Framed oil paintings inhabit the area that is commonly reserved for the bathroom mirror and are desperately vulnerable to the steam of the shower and splashes of toothpaste. These works act as the mise en abyme: the artwork within the artwork. Synergy is created by repeating patterns between the ceramic tiles and a painted napkin; or the inclusion of replica taps and plugs, even positioning the installed taps to align just so with their painted other. These patterns are unexpectedly disrupted throughout the show, in the case of Buxom Blue the entire sink occupys the painted mirror and reinforces the surreal.
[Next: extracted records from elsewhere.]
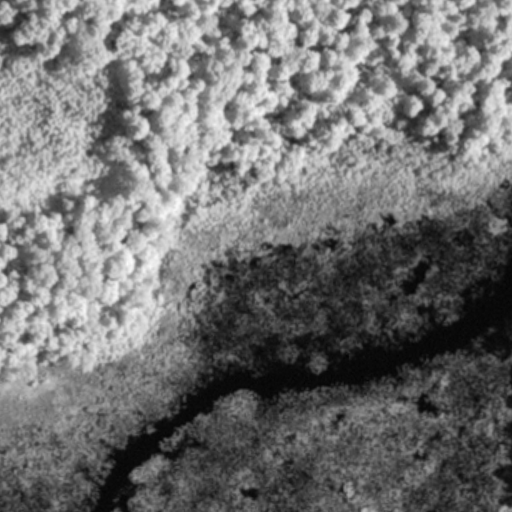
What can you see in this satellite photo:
river: (297, 370)
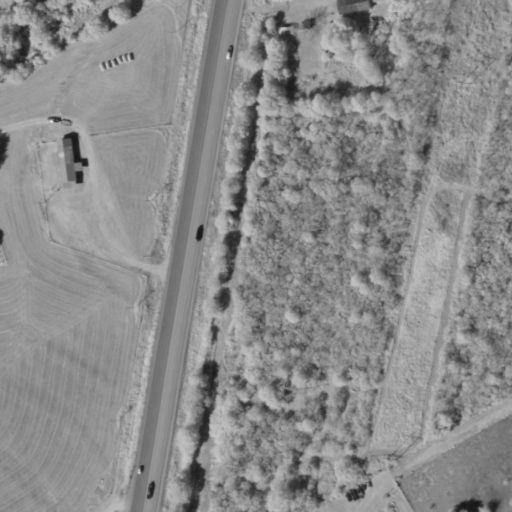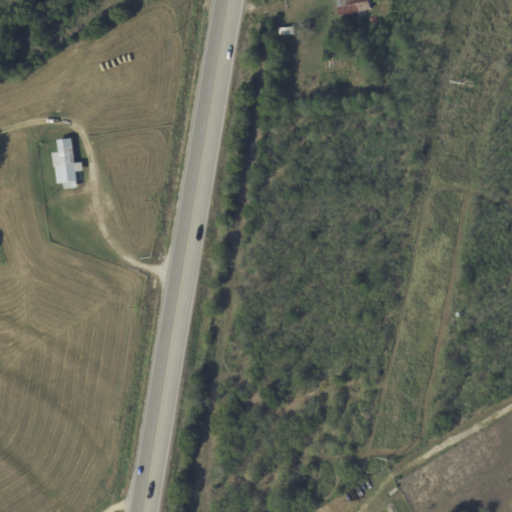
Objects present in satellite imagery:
building: (353, 6)
power tower: (466, 83)
building: (67, 166)
road: (184, 256)
power tower: (392, 459)
road: (126, 506)
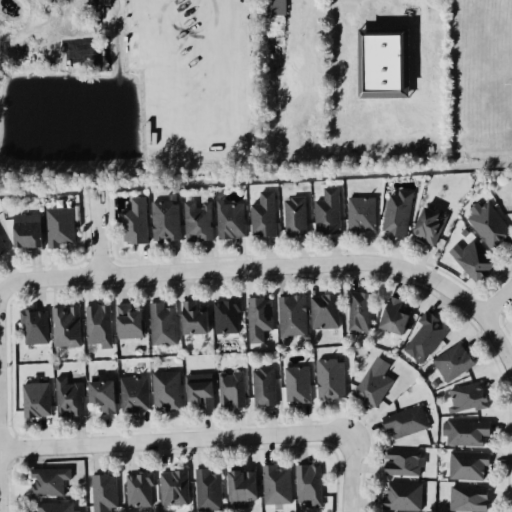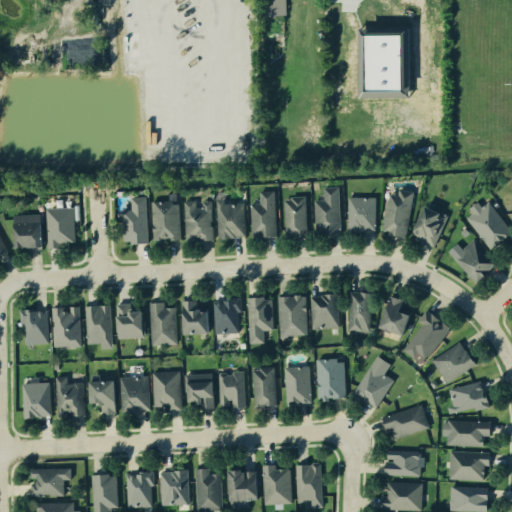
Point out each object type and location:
building: (272, 7)
building: (272, 7)
building: (381, 64)
building: (511, 201)
building: (327, 211)
building: (328, 211)
building: (361, 213)
building: (361, 213)
building: (397, 213)
building: (398, 213)
building: (263, 215)
building: (264, 215)
building: (296, 215)
building: (295, 216)
building: (166, 219)
building: (230, 219)
building: (230, 219)
building: (165, 220)
building: (198, 220)
building: (198, 220)
building: (135, 221)
building: (136, 222)
building: (488, 224)
building: (489, 224)
building: (429, 225)
building: (430, 225)
building: (59, 226)
building: (60, 226)
building: (27, 230)
building: (28, 231)
road: (97, 231)
street lamp: (108, 246)
building: (2, 247)
building: (2, 247)
road: (348, 249)
street lamp: (341, 252)
road: (111, 257)
road: (98, 258)
road: (86, 259)
building: (472, 259)
building: (475, 260)
road: (73, 262)
road: (277, 265)
street lamp: (46, 267)
street lamp: (236, 277)
street lamp: (509, 277)
street lamp: (140, 284)
street lamp: (433, 288)
road: (55, 289)
road: (2, 291)
road: (487, 295)
road: (494, 303)
road: (497, 303)
building: (324, 311)
building: (325, 311)
building: (359, 311)
building: (360, 311)
road: (501, 313)
building: (227, 315)
building: (292, 315)
building: (293, 315)
building: (226, 316)
building: (394, 316)
building: (394, 316)
building: (194, 318)
building: (194, 318)
building: (259, 318)
building: (259, 318)
building: (129, 322)
building: (130, 322)
building: (163, 323)
building: (163, 324)
building: (34, 325)
building: (99, 325)
building: (99, 325)
building: (35, 326)
building: (66, 326)
building: (67, 326)
street lamp: (501, 327)
building: (427, 336)
building: (425, 337)
building: (453, 361)
building: (454, 362)
road: (511, 367)
building: (330, 378)
building: (330, 378)
building: (374, 383)
building: (297, 384)
building: (298, 384)
building: (264, 386)
building: (265, 386)
building: (373, 386)
building: (167, 389)
building: (167, 389)
building: (200, 389)
building: (200, 389)
building: (231, 389)
building: (232, 389)
building: (103, 393)
building: (135, 393)
building: (134, 394)
building: (104, 395)
building: (69, 397)
building: (70, 397)
building: (467, 397)
building: (468, 397)
building: (36, 398)
building: (36, 399)
street lamp: (7, 421)
building: (405, 421)
building: (407, 421)
building: (465, 432)
building: (466, 432)
road: (15, 435)
road: (173, 440)
street lamp: (224, 447)
road: (14, 448)
road: (179, 451)
street lamp: (28, 458)
road: (15, 459)
building: (403, 462)
building: (404, 462)
building: (468, 464)
street lamp: (341, 465)
building: (468, 465)
road: (351, 475)
building: (48, 480)
building: (49, 481)
building: (309, 483)
building: (310, 484)
building: (242, 485)
building: (276, 485)
building: (277, 485)
building: (174, 487)
building: (175, 487)
building: (242, 487)
building: (139, 490)
building: (140, 490)
building: (208, 490)
building: (209, 490)
building: (104, 492)
building: (104, 492)
building: (403, 496)
building: (404, 496)
building: (468, 498)
building: (469, 499)
building: (56, 506)
building: (56, 507)
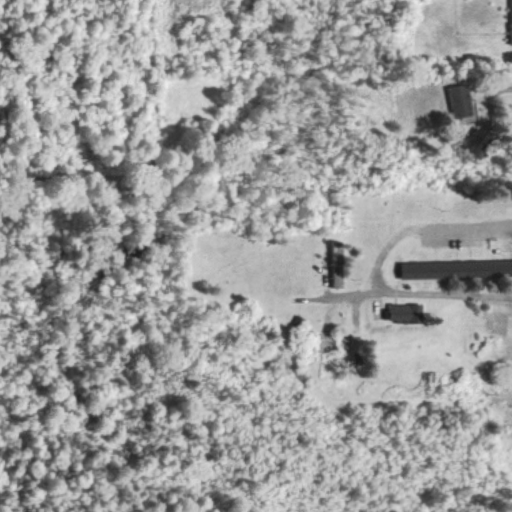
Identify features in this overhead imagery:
building: (509, 20)
road: (497, 90)
building: (458, 101)
building: (477, 142)
road: (475, 219)
building: (455, 269)
building: (335, 277)
road: (418, 289)
building: (403, 313)
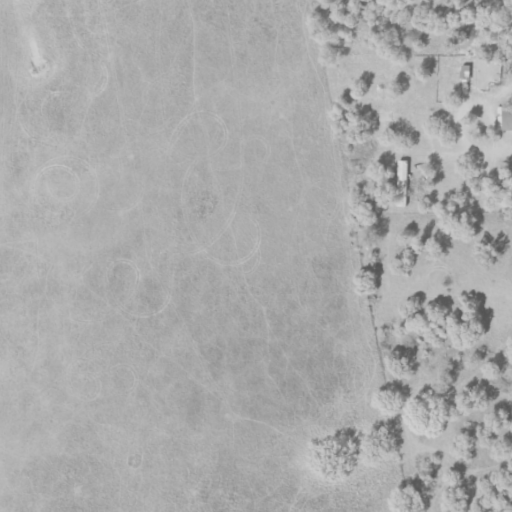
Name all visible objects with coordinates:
building: (469, 74)
road: (483, 110)
building: (503, 117)
building: (399, 183)
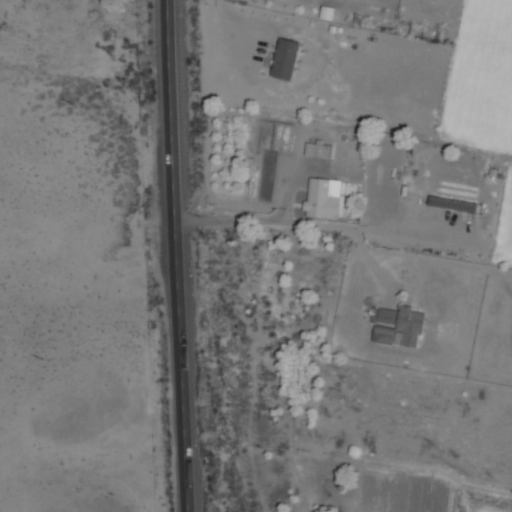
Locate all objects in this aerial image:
building: (326, 12)
building: (285, 58)
building: (318, 148)
building: (321, 199)
building: (453, 203)
road: (289, 222)
road: (180, 256)
building: (397, 326)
Plastic objects frozen into still life appear like treasures, touched by Hartley-Skudder’s ability to make the everyday seem unattainably luxurious. Combinations of swizzle sticks, bottles, perfumes, soap dishes, egg timers and nail brushes are colour-coordinated to match the sinks and ceramic tiles on which they sit. These delicate paintings complete the showroom’s sales pitch, advertising the type of perfect home one could have, if they simply purchase this hand basin.
From Perky Lavender to Buxom Blue each installation seems to say, ‘You too, could have this wonderful life’. This idea is supported by her adoption of mid-twentieth century New Zealand, which was largely a place of contentment in the post-war era. The development of middle-class suburbia and enhanced industrialisation during World War II, in conjunction with wartime habits of reusing and repurposing due to the difficulty in obtaining new items, contributed to the plastic revolution in the following years.
Over the past six decades plastic has positioned itself as one of the most ‘necessary’ materials available. However, in the wake of global warming, whirlpools of rubbish in the Pacific Ocean, and the death of a whale due to ingesting over eighty single use plastic bags, this seemingly everlasting product has truly fallen from grace.
While Blue Rinse stirs visions of put-together ladies hosting Tupperware parties and eating club sandwiches off Formica tabletops, it also feels like a social commentary on a twenty-first century world so swept up in consumerism that it has ignored the reality. We are suffocating ourselves with waste.